Journal volume & issue
Vol. 23
p. 100902

Abstract

Read online

Background: Anterior cervical corpectomy and fusion (ACCF) with floating technique is one of the best surgical interventions for severe ossification of the posterior longitudinal ligament (OPLL). However, insufficient decompression and a thinned ossification mass often lead to poor clinical outcome. This report describes a novel floating technique with intraoperative O-arm navigation to facilitate surgical treatment of the OPLL, which has not previously been described as a therapeutic option.

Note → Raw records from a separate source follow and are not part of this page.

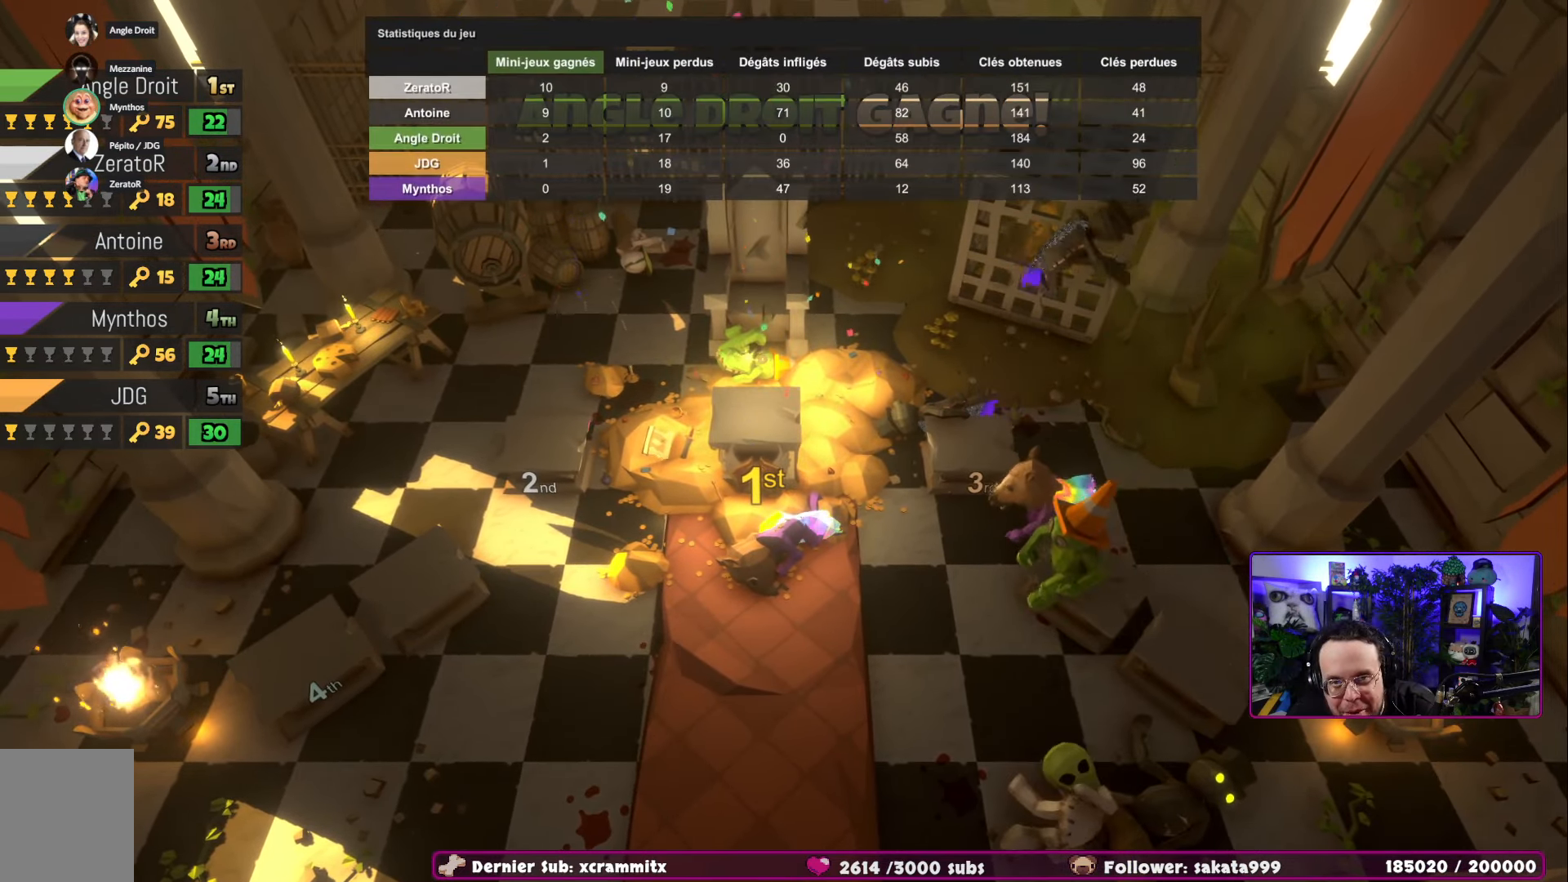
{"buttons": [], "left_stick": "center", "right_stick": "center", "events": [[50, "L1", "down"], [200, "L1", "up"]]}
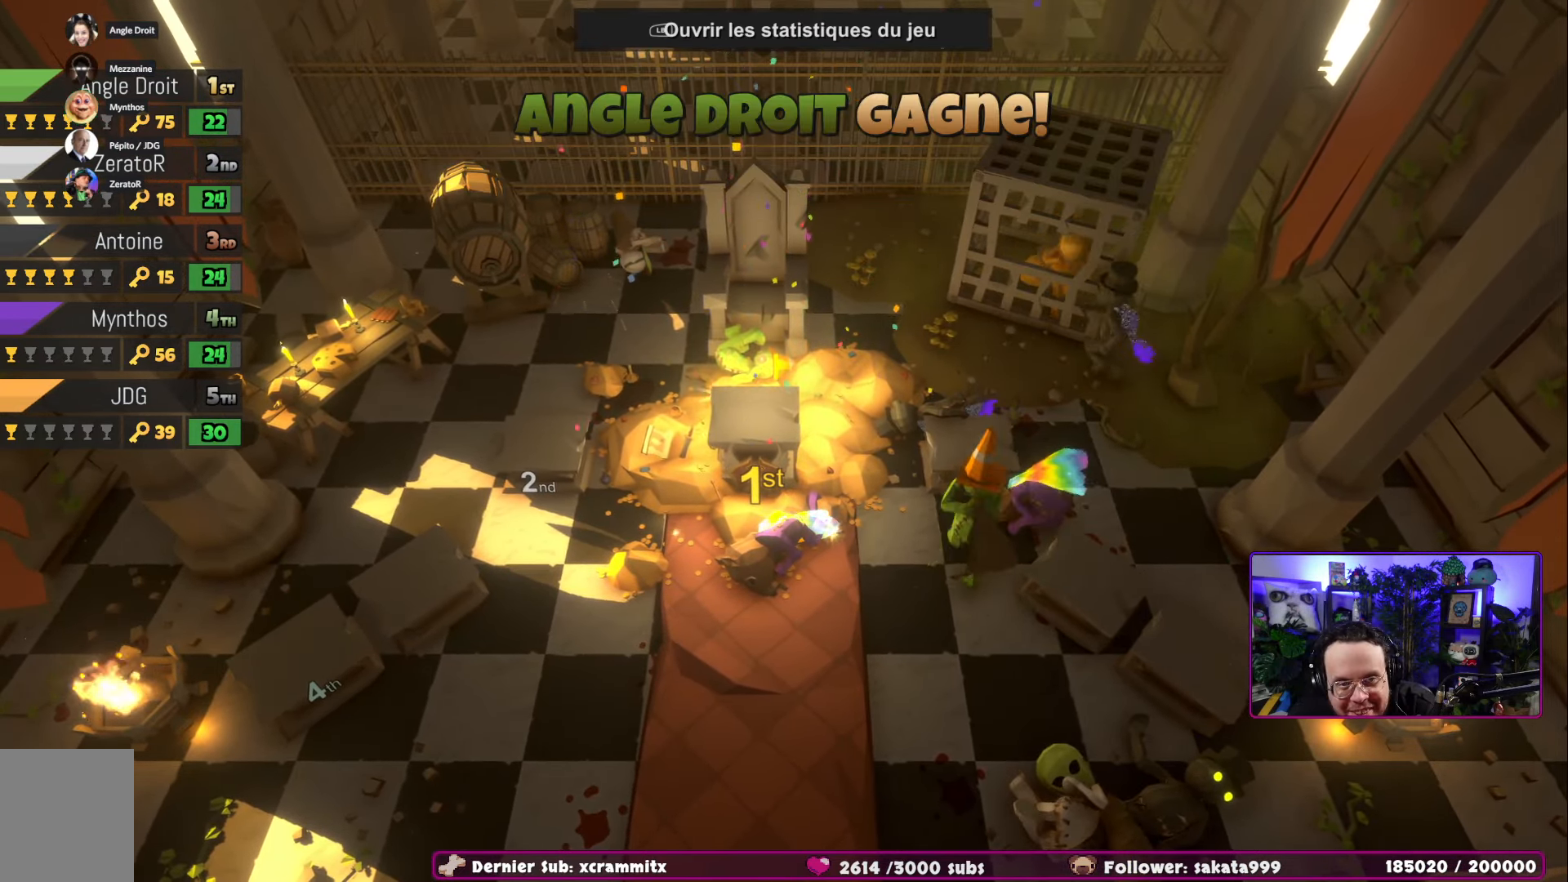
{"buttons": ["A"], "left_stick": "down-right", "right_stick": "center", "events": [[66, "left_stick", "down-right"], [334, "A", "down"]]}
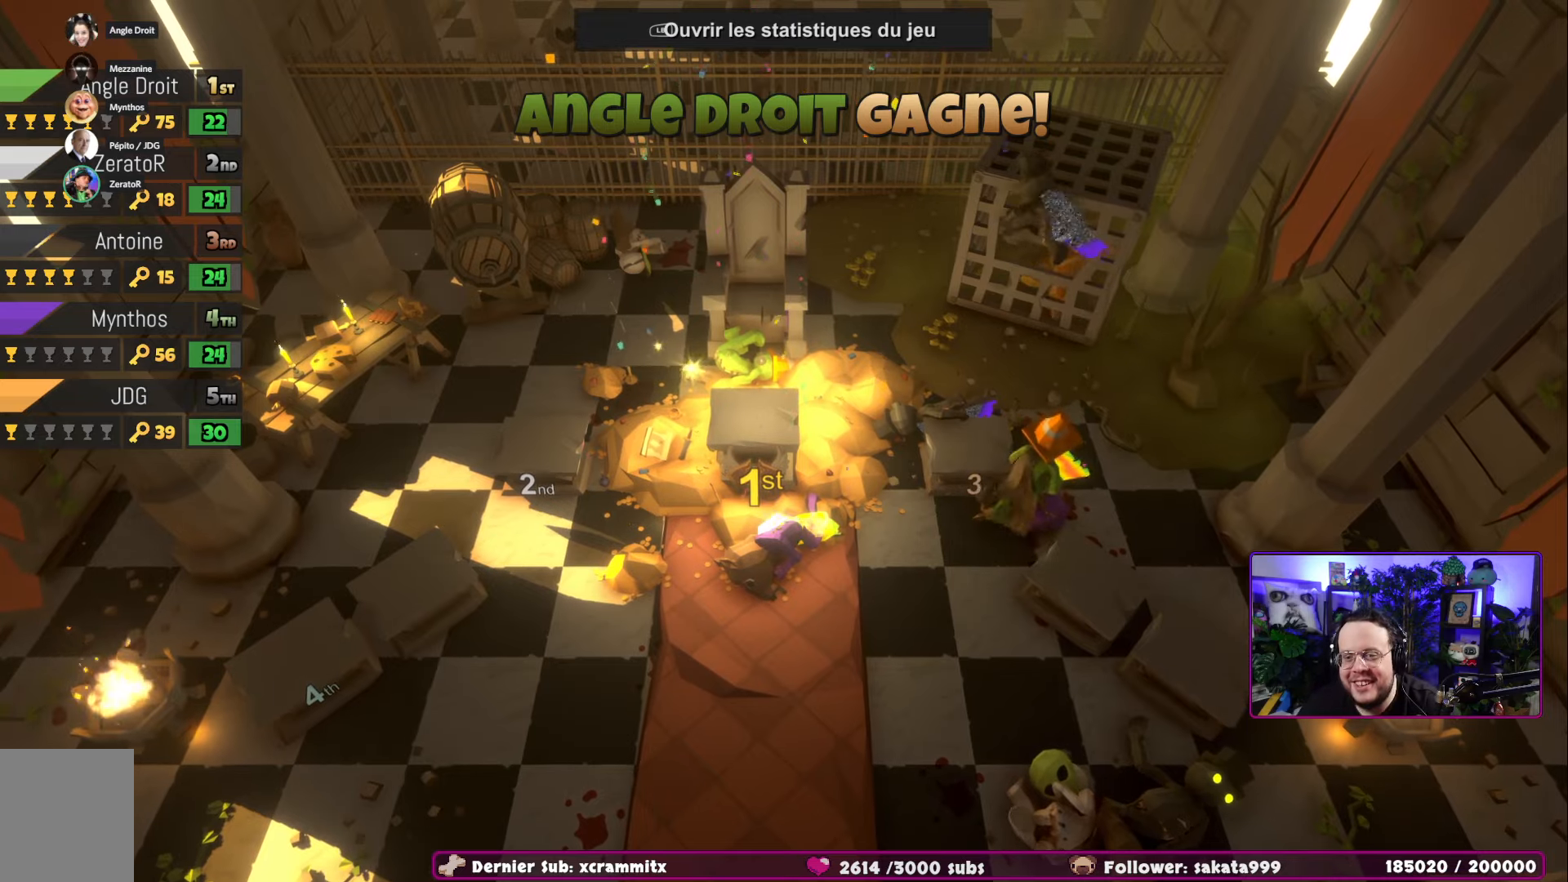
{"buttons": [], "left_stick": "down-right", "right_stick": "center", "events": [[50, "A", "up"]]}
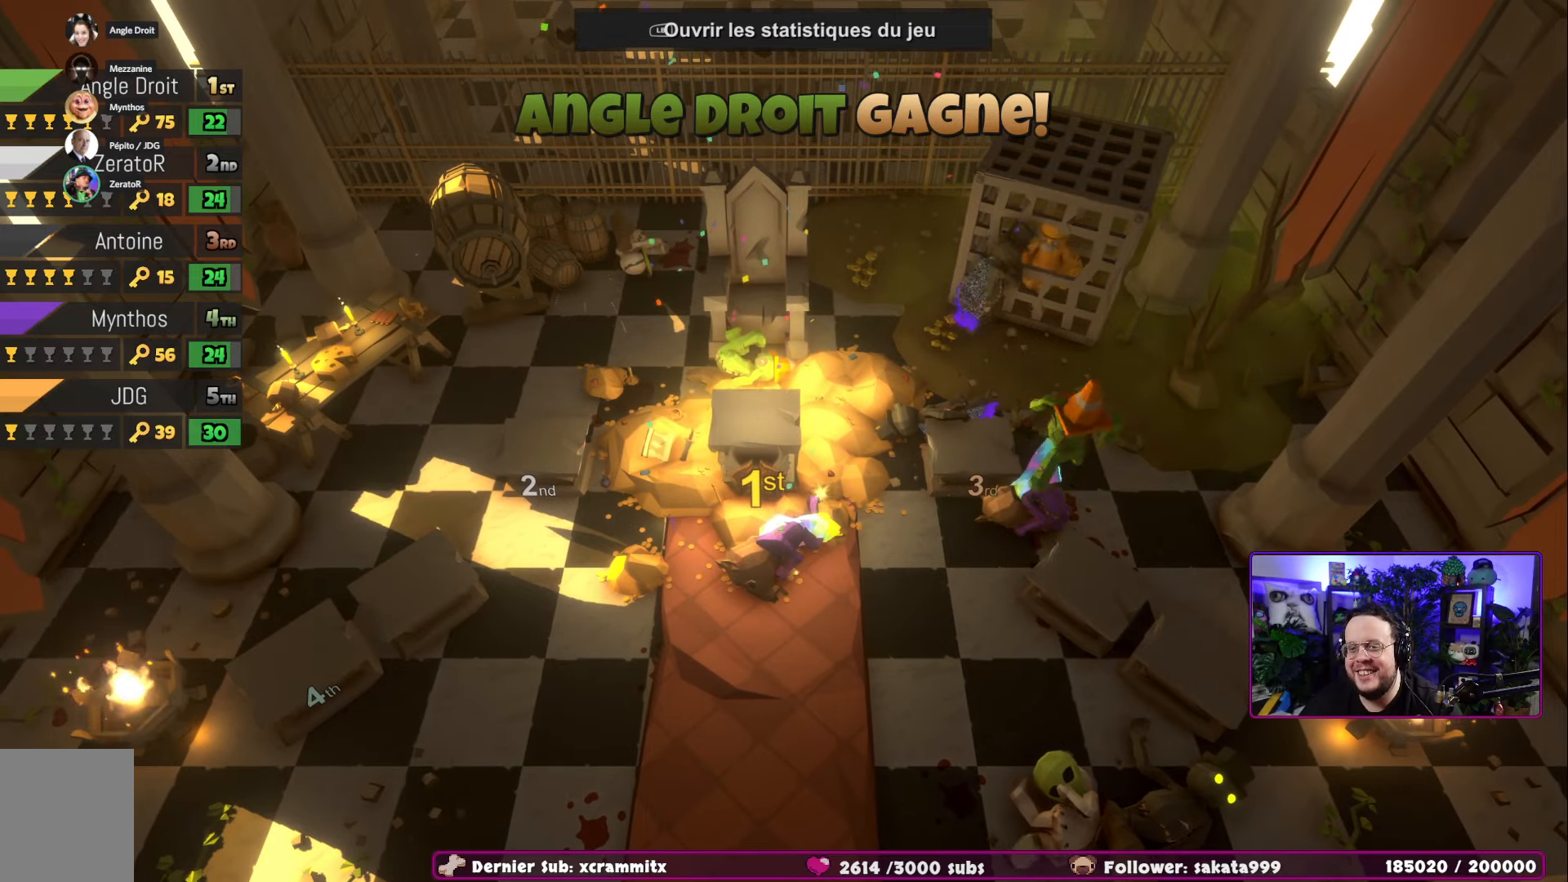
{"buttons": [], "left_stick": "left", "right_stick": "center", "events": [[200, "left_stick", "left"], [267, "A", "down"], [450, "A", "up"]]}
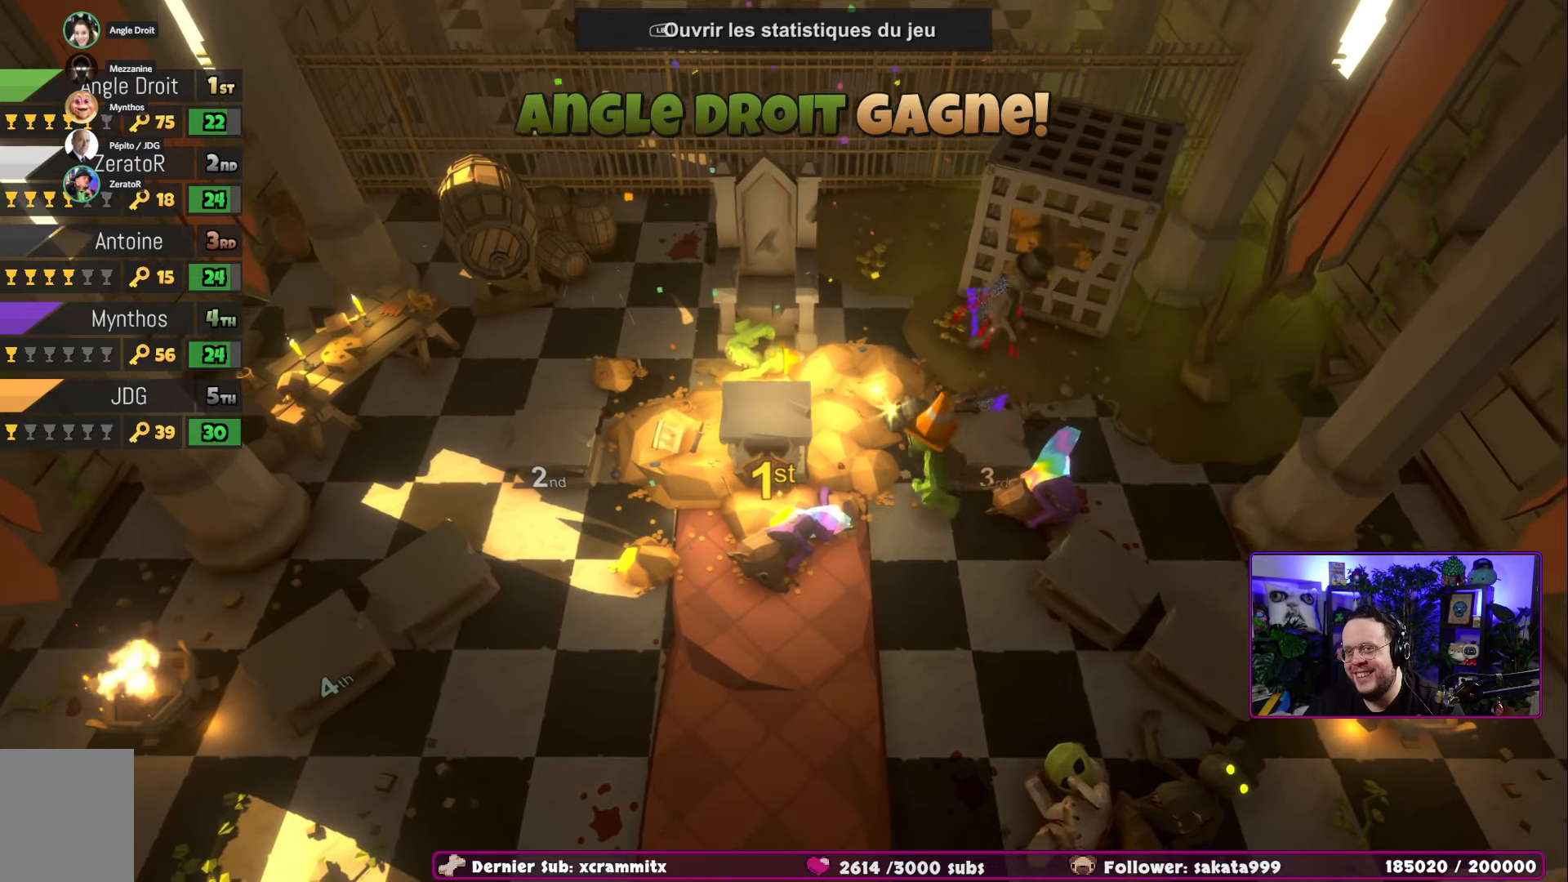
{"buttons": [], "left_stick": "right", "right_stick": "center", "events": [[117, "left_stick", "center"], [384, "left_stick", "right"]]}
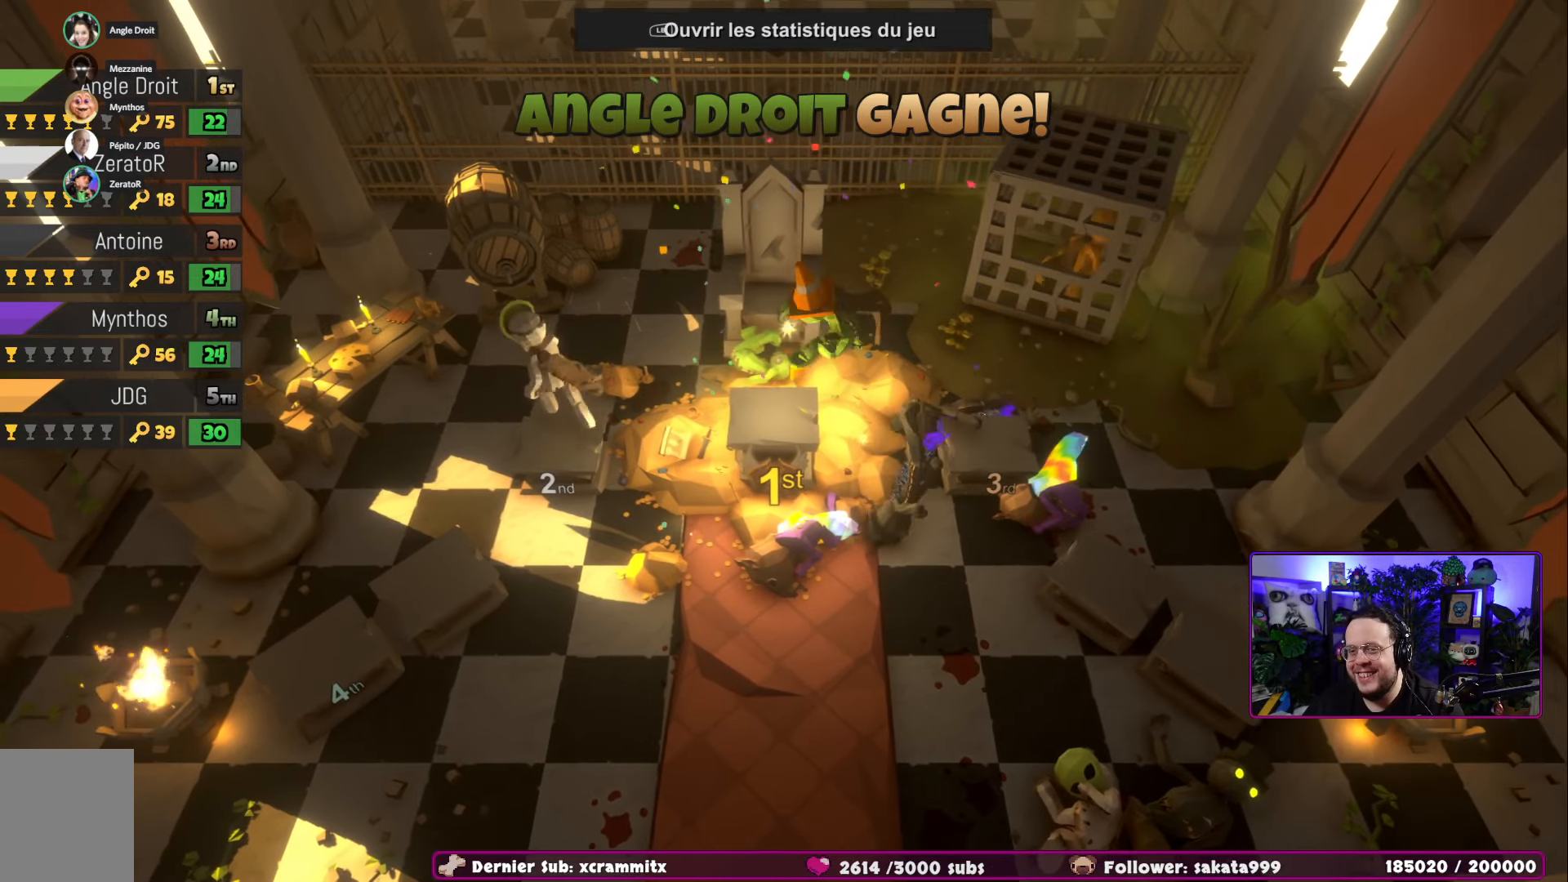
{"buttons": [], "left_stick": "up", "right_stick": "center", "events": [[334, "left_stick", "up-right"], [450, "left_stick", "up"]]}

Case description: An 82-year-old woman with myelopathy of the OPLL was referred to our hospital. Activities of daily living had been restricted by severe left arm pain, myelopathy hand, and gait disturbance for 3 years. ACCF was performed under the guidance of O-arm navigation and C-arm-free minimally invasive cervical pedicle screw fixation (MICEPS). The patient was successfully treated surgically and manual muscle test results and sensory function of the left arm had recovered fully by final follow-up at 1 year. Japanese Orthopedic Association score of the patient had improved from 10/17 to 16/17. Conclusions: Intraoperative O-arm navigation-guided ACCF with C-arm-free MICEPS is an effective technique for achieving precise decompression and strong, minimally invasive fixation. This new anterior navigation technique provides an excellent result for severe OPLL without the risk of adverse events from intraoperative radiation.